§ Goal of the exercise: Look at the entries below and restate word for word the lines from the first through the one that has "index pip: (167, 151)".

§ Records from a data source:

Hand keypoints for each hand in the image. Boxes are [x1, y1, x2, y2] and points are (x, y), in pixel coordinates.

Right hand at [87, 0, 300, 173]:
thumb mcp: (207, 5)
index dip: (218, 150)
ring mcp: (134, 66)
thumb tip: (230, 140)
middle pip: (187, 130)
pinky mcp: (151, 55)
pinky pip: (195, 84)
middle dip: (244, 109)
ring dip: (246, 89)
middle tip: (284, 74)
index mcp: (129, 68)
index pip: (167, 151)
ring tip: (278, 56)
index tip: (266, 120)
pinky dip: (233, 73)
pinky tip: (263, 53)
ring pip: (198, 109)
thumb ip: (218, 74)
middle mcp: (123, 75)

§ Answer space:
Hand keypoints for each hand in the image. Boxes are [x1, y1, x2, y2] and points are (x, y), in pixel coordinates.

Right hand at [87, 0, 300, 173]:
thumb mcp: (207, 5)
index dip: (218, 150)
ring mcp: (134, 66)
thumb tip: (230, 140)
middle pip: (187, 130)
pinky mcp: (151, 55)
pinky pip: (195, 84)
middle dip: (244, 109)
ring dip: (246, 89)
middle tip: (284, 74)
index mcp: (129, 68)
index pip: (167, 151)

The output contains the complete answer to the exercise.